| What you should do |
Go line by line through the listing below and copy those that hold "print".

| Data under study |
● ● ●
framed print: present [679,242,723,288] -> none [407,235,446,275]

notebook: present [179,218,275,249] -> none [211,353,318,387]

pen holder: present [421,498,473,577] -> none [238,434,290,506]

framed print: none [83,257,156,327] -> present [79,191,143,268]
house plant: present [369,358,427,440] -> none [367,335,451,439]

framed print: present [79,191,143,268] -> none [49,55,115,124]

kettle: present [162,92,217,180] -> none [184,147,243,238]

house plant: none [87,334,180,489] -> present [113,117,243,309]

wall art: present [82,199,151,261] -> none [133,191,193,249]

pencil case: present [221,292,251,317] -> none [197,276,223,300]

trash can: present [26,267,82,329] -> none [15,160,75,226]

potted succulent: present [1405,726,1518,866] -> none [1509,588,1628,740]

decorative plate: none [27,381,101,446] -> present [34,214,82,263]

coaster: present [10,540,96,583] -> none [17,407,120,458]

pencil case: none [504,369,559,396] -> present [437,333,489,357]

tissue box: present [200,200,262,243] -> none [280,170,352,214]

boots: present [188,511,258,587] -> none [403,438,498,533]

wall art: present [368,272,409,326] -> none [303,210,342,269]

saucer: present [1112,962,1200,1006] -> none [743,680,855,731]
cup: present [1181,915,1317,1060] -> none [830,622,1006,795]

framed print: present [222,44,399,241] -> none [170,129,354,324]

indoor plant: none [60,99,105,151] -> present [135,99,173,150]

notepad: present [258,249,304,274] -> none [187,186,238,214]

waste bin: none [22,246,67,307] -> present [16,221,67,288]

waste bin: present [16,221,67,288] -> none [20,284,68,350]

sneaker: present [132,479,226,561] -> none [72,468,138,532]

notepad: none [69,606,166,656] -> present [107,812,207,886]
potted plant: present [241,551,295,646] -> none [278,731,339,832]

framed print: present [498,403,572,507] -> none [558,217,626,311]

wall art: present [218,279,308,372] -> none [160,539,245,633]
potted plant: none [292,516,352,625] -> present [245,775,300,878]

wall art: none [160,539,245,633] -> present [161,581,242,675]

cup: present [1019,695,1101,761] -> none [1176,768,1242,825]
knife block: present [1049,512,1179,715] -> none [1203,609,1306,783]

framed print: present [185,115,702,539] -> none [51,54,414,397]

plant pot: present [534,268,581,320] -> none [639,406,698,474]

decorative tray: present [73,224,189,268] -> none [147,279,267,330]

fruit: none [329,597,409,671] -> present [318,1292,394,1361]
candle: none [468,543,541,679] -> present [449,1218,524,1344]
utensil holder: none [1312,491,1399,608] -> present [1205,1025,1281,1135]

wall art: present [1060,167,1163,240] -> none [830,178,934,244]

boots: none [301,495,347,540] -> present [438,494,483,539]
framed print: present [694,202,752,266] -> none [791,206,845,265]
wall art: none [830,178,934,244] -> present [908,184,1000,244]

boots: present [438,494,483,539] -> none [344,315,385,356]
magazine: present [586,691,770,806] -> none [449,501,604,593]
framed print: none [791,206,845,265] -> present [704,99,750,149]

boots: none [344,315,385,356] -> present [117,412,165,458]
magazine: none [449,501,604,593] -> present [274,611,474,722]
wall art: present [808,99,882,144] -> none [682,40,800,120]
● ● ●
| Output of the task |
framed print: present [679,242,723,288] -> none [407,235,446,275]
framed print: none [83,257,156,327] -> present [79,191,143,268]
framed print: present [79,191,143,268] -> none [49,55,115,124]
framed print: present [222,44,399,241] -> none [170,129,354,324]
framed print: present [498,403,572,507] -> none [558,217,626,311]
framed print: present [185,115,702,539] -> none [51,54,414,397]
framed print: present [694,202,752,266] -> none [791,206,845,265]
framed print: none [791,206,845,265] -> present [704,99,750,149]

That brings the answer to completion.